▶ **What this exercise asks**:
1. Can you shorten the paragraph in the injury severity excerpt that begins "Having access to the full dataset" into a brief list of its main facts?
2. Reproduce the injury severity excerpt word for word, starting with "Note: p<0.1; p<0.05;" and going on through "ordered = TRUE) )".

Selected extract START

Having access to the full dataset also allows us to develop statistical models. Here we fit a simple model of injury severity as a function of age and restraint use. The results indicate that injury severity increases with age, and when seat belts are not used properly.

# table(myFARS$flat$inj_sev)
# table(myFARS$flat$rest_use, useNA = "ifany")
# table(myFARS$flat$per_typ, useNA = "ifany")

model_data <-
  myFARS$flat %>%
  filter(rest_use %in% c("Lap Belt Only Used",
                         "Shoulder Belt Only Used",
                         "None Used / Not Applicable",
                         "None Used/Not Applicable",
                         "Shoulder and Lap Belt Used"),
         per_typ %in% c("Driver of a Motor Vehicle In-Transport",
                        "Passenger of a Motor Vehicle In-Transport")
         ) %>%
  mutate(
    rest_use = case_when(
      rest_use %in% c("Lap Belt Only Used", "Shoulder Belt Only Used") ~ "Partial",
      rest_use %in% c("None Used / Not Applicable", "None Used/Not Applicable") ~ "None",
      rest_use %in% c("Shoulder and Lap Belt Used") ~ "Full",
      TRUE ~ "Unknown"
      ) %>%
      as.factor() %>%
      relevel(ref = "Full"),
    kabco = case_when(
      inj_sev == "Fatal Injury (K)" ~ 4,
      inj_sev %in% c("Suspected Serious Injury (A)", 
                     "Suspected Serious Injury(A)") ~ 3,
      inj_sev %in% c("Suspected Minor Injury (B)", 
                     "Suspected Minor Injury(B)") ~ 2,
      inj_sev == "Possible Injury (C)" ~ 1,
      inj_sev == "No Apparent Injury (O)" ~ 0,
      TRUE ~ as.numeric(NA)
      ),
    age_n = gsub("\\D+","", age) %>% as.numeric()) 

my_model <- lm(kabco ~ age_n + rest_use, data = model_data) 

stargazer::stargazer(my_model, type = "html")
Dependent variable:
kabco
age_n 0.009***
(0.001)
rest_useNone 1.474***
(0.042)
rest_usePartial 0.520**
(0.222)
Constant 1.702***
(0.053)
Observations 4,301
R2 0.224
Adjusted R2 0.224
Residual Std. Error 1.338 (df = 4297)
F Statistic 414.442*** (df = 3; 4297)
Note: p<0.1; p<0.05; p<0.01
new_data <- expand.grid(
  age_n = c(20, 60),
  rest_use = factor(c("Full", "Partial", "None"), levels = c("Full", "Partial", "None"), ordered = TRUE) )

new_data %>%
  mutate(pred = predict(my_model, newdata = new_data),
         age = paste0(age_n, " yrs")) %>%
  ggplot(aes(x=rest_use, y=pred)) +
    geom_col() +
    facet_wrap(.~age) +
    scale_y_continuous(
      limits = c(0,4), breaks = 0:4, labels = c("O", "C", "B", "A", "K"), expand = expansion()) +
    theme(panel.grid = element_blank(),
          panel.grid.major.y = element_line(c("black")),
          axis.ticks = element_blank()) +
    labs(x="", y="", title = "Predicted Injury Severity by Age and Restraint Use",
         caption = "Full = correctly used seatbelt, partial = partially correctly used, none = no seatbelt.")

Selected extract END
Data supplied START

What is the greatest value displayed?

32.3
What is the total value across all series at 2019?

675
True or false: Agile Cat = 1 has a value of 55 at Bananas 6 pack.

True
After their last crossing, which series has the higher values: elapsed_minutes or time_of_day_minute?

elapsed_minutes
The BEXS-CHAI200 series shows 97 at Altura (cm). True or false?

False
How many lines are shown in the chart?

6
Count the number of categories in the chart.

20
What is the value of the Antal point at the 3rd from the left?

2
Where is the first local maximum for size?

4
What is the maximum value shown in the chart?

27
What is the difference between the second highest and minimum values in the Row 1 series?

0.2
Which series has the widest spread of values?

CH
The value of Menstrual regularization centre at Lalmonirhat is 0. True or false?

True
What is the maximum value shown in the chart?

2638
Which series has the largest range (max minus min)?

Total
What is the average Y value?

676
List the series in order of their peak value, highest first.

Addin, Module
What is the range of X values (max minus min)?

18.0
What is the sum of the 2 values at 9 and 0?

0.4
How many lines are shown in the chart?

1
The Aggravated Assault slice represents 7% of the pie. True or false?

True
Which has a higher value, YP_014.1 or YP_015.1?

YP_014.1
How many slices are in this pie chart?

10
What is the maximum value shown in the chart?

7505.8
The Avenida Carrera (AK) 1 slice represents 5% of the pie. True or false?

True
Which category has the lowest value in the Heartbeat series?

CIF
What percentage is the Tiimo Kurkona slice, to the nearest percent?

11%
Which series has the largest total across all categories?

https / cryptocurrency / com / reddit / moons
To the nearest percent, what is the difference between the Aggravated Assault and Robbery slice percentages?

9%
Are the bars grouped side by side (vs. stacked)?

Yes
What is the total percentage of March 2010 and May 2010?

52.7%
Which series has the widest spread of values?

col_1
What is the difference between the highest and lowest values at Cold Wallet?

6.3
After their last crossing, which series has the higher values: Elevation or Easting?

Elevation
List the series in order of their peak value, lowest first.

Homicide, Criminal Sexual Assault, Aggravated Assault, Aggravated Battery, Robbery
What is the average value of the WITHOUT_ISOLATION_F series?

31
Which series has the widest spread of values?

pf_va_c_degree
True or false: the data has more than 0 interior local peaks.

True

Data supplied END

▶ **Answers provided**:
1.
- The full dataset makes it possible to develop statistical models.
- A simple model is fit for injury severity as a function of age and restraint use.
- Injury severity increases with age and when seat belts are not used properly.

2.
Note: p<0.1; p<0.05; p<0.01
new_data <- expand.grid(
  age_n = c(20, 60),
  rest_use = factor(c("Full", "Partial", "None"), levels = c("Full", "Partial", "None"), ordered = TRUE) )